DIGEST
Justices to determine authority of 2-member NLRB
SUPREME COURT
2-member NLRB's authority in dispute
The Supreme Court questioned Tuesday whether the leading federal agency that referees labor-management disputes can make decisions when it has only two people sitting on its five-member board.
The full National Labor Relations Board delegated its authority to the smaller group when it became obvious that battles between the White House and Congress over nominations to the board were going to keep it from getting enough new members to fill out a three-member quorum.
"It doesn't seem to you like an evasion of the whole purpose of the quorum requirement?" asked Justice Antonin Scalia.
The board has operated with only two members for more than two years after Democrats refused to confirm President George W. Bush's nominees because of complaints that they were pro-business.
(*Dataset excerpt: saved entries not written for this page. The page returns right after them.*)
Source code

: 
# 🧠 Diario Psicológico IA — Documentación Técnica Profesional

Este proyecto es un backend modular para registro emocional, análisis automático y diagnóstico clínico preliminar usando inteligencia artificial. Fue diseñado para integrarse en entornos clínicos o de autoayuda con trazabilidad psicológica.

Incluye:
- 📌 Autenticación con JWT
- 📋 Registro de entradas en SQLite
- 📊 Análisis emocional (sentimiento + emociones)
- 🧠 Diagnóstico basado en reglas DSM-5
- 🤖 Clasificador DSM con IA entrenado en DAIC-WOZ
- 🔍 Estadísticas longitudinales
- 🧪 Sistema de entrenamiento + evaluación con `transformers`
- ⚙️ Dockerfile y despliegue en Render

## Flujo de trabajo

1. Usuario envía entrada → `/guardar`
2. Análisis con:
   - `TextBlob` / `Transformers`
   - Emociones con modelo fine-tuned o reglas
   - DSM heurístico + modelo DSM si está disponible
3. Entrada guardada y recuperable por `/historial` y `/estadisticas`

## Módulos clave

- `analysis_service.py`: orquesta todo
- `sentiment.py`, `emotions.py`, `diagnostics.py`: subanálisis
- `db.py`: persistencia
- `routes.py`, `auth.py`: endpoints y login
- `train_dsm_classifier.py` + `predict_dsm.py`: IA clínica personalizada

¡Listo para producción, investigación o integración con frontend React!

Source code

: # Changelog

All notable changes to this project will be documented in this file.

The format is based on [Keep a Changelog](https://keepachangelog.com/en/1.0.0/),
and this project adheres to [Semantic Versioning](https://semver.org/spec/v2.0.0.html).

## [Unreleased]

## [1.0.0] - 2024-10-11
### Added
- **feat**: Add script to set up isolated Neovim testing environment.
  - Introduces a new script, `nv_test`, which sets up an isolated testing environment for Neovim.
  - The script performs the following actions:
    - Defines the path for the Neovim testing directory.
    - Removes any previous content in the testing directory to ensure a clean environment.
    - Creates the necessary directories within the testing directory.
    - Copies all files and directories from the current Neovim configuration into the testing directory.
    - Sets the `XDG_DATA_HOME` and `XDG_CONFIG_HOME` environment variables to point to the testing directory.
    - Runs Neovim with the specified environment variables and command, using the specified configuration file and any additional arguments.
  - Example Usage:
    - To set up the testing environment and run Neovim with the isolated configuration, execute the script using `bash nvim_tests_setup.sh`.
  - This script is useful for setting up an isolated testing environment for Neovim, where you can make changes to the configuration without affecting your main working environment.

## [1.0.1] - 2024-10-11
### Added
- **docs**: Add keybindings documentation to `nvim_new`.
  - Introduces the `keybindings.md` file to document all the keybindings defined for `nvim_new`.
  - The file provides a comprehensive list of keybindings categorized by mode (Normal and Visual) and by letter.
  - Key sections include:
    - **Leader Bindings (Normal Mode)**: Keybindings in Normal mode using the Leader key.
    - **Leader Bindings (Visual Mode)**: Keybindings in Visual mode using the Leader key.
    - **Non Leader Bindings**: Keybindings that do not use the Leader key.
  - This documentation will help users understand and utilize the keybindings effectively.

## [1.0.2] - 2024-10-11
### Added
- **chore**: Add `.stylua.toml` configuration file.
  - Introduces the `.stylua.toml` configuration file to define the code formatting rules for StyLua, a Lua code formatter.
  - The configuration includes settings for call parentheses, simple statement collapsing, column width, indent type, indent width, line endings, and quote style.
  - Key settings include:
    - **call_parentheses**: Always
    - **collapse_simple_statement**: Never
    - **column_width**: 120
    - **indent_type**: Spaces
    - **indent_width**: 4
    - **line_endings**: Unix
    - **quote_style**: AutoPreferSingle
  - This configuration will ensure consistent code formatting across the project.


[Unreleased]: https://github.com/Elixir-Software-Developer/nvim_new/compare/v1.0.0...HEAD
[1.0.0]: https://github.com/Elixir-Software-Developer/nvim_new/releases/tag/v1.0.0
Republicans are blocking President Obama's nominees, complaining that some of them favor union interests.
Decisions in hundreds of worker-employer battles could be thrown out if the Supreme Court rules against the NLRB. Such a ruling could also force the NLRB's shutdown when the Senate and the White House can't agree on who should be on the board.
Federal appellate courts have split on whether a short-staffed board could keep working.
-- Associated Press
NEBRASKA
CSI chief convicted of evidence tampering
A Nebraska judge convicted a top crime-scene investigator of evidence tampering on Tuesday, after prosecutors argued that the investigator planted blood from a slaying victim in a car linked to two innocent suspects to bolster the case against them.